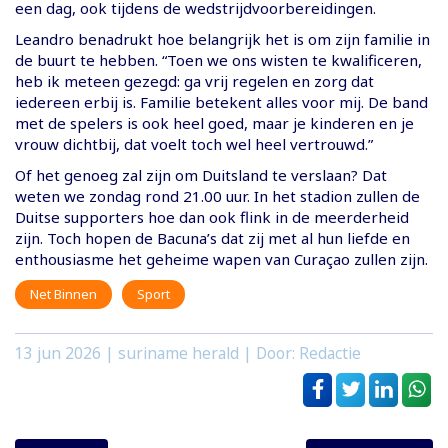
een dag, ook tijdens de wedstrijdvoorbereidingen.
Leandro benadrukt hoe belangrijk het is om zijn familie in
de buurt te hebben. “Toen we ons wisten te kwalificeren,
heb ik meteen gezegd: ga vrij regelen en zorg dat
iedereen erbij is. Familie betekent alles voor mij. De band
met de spelers is ook heel goed, maar je kinderen en je
vrouw dichtbij, dat voelt toch wel heel vertrouwd.”
Of het genoeg zal zijn om Duitsland te verslaan? Dat
weten we zondag rond 21.00 uur. In het stadion zullen de
Duitse supporters hoe dan ook flink in de meerderheid
zijn. Toch hopen de Bacuna’s dat zij met al hun liefde en
enthousiasme het geheime wapen van Curaçao zullen zijn.
Net Binnen
Sport
13 jun 2026
| suriname herald | Door: Redactie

• _What to work on_:
Copy the lines above word for word, leaving the pictures out.

• _Answer to this task_:
een dag, ook tijdens de wedstrijdvoorbereidingen.
Leandro benadrukt hoe belangrijk het is om zijn familie in
de buurt te hebben. “Toen we ons wisten te kwalificeren,
heb ik meteen gezegd: ga vrij regelen en zorg dat
iedereen erbij is. Familie betekent alles voor mij. De band
met de spelers is ook heel goed, maar je kinderen en je
vrouw dichtbij, dat voelt toch wel heel vertrouwd.”
Of het genoeg zal zijn om Duitsland te verslaan? Dat
weten we zondag rond 21.00 uur. In het stadion zullen de
Duitse supporters hoe dan ook flink in de meerderheid
zijn. Toch hopen de Bacuna’s dat zij met al hun liefde en
enthousiasme het geheime wapen van Curaçao zullen zijn.
Net Binnen
Sport
13 jun 2026
| suriname herald | Door: Redactie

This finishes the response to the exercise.